===== SUPPLIED DATA
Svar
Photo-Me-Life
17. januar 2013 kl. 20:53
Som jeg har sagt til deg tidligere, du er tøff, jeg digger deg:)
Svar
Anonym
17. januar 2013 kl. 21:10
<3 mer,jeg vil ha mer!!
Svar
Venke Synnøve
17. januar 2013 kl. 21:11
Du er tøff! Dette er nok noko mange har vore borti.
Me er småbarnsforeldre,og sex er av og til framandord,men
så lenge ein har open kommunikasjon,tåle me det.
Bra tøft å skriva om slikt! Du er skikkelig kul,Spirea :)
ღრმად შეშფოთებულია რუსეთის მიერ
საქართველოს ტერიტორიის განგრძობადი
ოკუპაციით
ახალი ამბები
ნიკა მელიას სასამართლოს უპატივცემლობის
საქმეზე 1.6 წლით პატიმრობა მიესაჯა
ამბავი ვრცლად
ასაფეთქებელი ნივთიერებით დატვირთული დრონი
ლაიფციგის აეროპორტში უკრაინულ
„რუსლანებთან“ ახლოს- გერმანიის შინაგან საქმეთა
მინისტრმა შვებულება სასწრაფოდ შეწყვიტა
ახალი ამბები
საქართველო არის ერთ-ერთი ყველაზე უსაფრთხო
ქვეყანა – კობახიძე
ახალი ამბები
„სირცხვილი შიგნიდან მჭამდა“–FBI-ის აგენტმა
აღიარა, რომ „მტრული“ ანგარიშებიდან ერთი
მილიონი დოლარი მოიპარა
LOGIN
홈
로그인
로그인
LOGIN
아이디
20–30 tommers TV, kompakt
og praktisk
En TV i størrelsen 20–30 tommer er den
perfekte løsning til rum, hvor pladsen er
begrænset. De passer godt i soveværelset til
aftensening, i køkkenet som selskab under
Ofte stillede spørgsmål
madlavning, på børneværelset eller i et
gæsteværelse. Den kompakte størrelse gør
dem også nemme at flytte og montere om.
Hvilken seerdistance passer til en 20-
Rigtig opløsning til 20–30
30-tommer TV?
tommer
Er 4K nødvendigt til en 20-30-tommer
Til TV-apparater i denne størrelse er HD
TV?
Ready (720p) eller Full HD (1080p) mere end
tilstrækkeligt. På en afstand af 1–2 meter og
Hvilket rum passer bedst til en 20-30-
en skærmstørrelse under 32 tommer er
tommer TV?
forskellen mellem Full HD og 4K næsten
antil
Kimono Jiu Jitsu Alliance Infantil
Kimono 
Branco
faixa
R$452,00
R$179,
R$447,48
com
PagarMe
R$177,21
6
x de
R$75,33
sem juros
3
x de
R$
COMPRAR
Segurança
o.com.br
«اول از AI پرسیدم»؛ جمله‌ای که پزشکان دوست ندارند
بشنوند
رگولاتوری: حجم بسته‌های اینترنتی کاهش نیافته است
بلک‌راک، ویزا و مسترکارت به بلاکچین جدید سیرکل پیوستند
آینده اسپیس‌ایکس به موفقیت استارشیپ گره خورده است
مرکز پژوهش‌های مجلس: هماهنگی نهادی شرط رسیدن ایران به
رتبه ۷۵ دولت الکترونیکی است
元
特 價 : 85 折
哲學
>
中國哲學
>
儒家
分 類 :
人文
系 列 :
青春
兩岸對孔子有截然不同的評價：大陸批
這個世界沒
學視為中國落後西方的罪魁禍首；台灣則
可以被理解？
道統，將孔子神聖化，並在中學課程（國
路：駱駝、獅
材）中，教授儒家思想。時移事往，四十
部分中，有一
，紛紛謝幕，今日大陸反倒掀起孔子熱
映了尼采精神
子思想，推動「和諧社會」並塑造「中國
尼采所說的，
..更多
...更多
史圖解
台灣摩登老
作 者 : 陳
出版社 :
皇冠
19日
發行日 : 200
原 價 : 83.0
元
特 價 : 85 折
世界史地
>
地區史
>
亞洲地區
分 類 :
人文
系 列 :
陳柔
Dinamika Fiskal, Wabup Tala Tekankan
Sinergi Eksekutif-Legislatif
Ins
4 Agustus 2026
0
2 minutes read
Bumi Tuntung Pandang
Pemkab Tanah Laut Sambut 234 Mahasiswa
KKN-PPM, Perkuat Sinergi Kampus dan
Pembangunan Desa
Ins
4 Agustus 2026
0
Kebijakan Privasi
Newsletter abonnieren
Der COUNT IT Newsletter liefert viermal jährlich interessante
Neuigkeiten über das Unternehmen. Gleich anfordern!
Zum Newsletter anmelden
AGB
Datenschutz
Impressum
==========
= DIRECTIONS FOR THIS TASK =
Can you give again, line for line, the stretch from the start of the records through the line that contains "Du er tøff!"?

= SOLVED EXERCISE =
Svar
Photo-Me-Life
17. januar 2013 kl. 20:53
Som jeg har sagt til deg tidligere, du er tøff, jeg digger deg:)
Svar
Anonym
17. januar 2013 kl. 21:10
<3 mer,jeg vil ha mer!!
Svar
Venke Synnøve
17. januar 2013 kl. 21:11
Du er tøff! Dette er nok noko mange har vore borti.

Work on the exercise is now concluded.